[What is being asked]: Starting at the line containing "Zona Crítica Terrestre y El Futuro de la" and ending at the line containing "dans les frais de prestation. Si vous avez do", print every line of the material below exactly, both ends included, and stop there.
======== Dataset
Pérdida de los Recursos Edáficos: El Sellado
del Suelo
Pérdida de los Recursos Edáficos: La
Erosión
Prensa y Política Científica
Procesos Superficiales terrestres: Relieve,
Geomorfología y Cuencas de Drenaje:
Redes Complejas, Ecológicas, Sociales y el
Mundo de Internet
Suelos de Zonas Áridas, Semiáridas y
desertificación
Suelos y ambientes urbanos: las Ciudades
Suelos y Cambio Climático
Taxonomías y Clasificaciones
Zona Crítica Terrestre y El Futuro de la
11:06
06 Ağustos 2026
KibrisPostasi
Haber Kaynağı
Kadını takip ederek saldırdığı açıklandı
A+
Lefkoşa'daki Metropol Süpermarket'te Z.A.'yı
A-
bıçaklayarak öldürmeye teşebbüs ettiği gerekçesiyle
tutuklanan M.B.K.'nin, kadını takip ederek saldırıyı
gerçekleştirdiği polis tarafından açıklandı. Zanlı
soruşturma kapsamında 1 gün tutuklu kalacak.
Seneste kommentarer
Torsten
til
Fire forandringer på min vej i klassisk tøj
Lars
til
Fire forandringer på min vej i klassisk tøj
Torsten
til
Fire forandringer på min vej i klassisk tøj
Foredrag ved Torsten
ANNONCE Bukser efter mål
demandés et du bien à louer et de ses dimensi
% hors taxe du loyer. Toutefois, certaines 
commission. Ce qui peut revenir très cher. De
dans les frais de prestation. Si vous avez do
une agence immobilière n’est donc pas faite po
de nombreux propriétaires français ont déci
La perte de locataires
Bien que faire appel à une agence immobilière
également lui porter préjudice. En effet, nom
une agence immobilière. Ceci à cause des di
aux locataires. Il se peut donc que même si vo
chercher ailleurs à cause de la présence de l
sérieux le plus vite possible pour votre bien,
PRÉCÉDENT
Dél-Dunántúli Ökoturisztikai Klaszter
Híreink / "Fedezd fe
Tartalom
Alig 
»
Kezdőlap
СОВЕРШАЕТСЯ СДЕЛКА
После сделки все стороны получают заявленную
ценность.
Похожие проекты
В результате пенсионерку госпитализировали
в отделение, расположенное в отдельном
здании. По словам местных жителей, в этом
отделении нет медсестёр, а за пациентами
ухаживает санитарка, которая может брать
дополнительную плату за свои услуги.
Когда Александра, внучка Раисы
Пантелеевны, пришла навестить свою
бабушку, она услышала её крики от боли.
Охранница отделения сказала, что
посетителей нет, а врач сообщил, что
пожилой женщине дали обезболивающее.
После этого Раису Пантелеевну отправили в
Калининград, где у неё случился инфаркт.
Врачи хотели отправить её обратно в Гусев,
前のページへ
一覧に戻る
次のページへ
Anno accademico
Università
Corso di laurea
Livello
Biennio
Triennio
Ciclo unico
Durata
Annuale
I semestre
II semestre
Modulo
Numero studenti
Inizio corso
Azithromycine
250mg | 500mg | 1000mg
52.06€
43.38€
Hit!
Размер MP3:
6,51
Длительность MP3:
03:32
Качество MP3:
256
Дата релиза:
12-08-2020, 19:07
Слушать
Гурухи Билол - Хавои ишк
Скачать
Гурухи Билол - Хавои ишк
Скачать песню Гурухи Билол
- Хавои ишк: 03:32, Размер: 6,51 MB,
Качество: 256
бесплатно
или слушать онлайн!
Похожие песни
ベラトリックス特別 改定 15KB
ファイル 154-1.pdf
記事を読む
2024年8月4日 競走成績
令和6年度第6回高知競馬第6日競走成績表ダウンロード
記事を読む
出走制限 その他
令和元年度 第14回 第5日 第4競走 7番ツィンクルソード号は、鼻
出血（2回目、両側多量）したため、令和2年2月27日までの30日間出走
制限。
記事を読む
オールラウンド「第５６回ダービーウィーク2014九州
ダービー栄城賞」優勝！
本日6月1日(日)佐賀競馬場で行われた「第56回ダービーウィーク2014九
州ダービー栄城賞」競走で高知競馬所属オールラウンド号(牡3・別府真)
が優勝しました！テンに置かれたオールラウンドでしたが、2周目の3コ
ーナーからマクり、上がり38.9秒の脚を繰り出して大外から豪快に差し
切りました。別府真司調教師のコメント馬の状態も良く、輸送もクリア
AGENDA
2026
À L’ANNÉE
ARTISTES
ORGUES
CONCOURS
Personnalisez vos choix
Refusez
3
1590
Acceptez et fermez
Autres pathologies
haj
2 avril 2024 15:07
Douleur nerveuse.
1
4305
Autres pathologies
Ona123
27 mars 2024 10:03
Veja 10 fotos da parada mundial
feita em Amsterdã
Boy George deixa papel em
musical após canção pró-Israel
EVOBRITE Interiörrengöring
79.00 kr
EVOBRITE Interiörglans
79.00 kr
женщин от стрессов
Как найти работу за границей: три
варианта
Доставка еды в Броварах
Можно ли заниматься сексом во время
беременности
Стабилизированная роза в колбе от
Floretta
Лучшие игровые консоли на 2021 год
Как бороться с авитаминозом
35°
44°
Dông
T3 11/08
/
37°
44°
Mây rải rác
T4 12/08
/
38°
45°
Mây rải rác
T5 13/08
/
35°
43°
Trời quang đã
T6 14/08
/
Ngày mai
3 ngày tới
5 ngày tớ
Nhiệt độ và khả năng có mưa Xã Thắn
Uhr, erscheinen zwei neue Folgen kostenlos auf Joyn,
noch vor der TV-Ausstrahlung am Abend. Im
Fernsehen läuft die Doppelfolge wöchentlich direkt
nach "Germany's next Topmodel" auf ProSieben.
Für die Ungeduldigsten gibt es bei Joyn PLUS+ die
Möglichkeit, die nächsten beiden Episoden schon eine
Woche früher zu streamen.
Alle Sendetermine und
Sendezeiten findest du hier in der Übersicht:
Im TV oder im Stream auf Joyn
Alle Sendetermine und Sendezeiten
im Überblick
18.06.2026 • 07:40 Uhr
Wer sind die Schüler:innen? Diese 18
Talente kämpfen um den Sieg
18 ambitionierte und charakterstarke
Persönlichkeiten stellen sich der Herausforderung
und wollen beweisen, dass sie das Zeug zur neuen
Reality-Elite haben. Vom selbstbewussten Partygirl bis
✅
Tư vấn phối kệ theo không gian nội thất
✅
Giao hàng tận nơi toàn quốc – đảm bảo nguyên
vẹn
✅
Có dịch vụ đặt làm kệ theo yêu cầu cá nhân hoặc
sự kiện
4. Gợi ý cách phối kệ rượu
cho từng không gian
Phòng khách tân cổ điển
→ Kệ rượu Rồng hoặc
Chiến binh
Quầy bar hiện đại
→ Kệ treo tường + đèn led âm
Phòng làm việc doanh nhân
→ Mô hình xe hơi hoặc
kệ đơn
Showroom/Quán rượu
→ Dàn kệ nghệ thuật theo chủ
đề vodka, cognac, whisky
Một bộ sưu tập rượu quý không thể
================
[Finished exercise]:
Zona Crítica Terrestre y El Futuro de la
11:06
06 Ağustos 2026
KibrisPostasi
Haber Kaynağı
Kadını takip ederek saldırdığı açıklandı
A+
Lefkoşa'daki Metropol Süpermarket'te Z.A.'yı
A-
bıçaklayarak öldürmeye teşebbüs ettiği gerekçesiyle
tutuklanan M.B.K.'nin, kadını takip ederek saldırıyı
gerçekleştirdiği polis tarafından açıklandı. Zanlı
soruşturma kapsamında 1 gün tutuklu kalacak.
Seneste kommentarer
Torsten
til
Fire forandringer på min vej i klassisk tøj
Lars
til
Fire forandringer på min vej i klassisk tøj
Torsten
til
Fire forandringer på min vej i klassisk tøj
Foredrag ved Torsten
ANNONCE Bukser efter mål
demandés et du bien à louer et de ses dimensi
% hors taxe du loyer. Toutefois, certaines 
commission. Ce qui peut revenir très cher. De
dans les frais de prestation. Si vous avez do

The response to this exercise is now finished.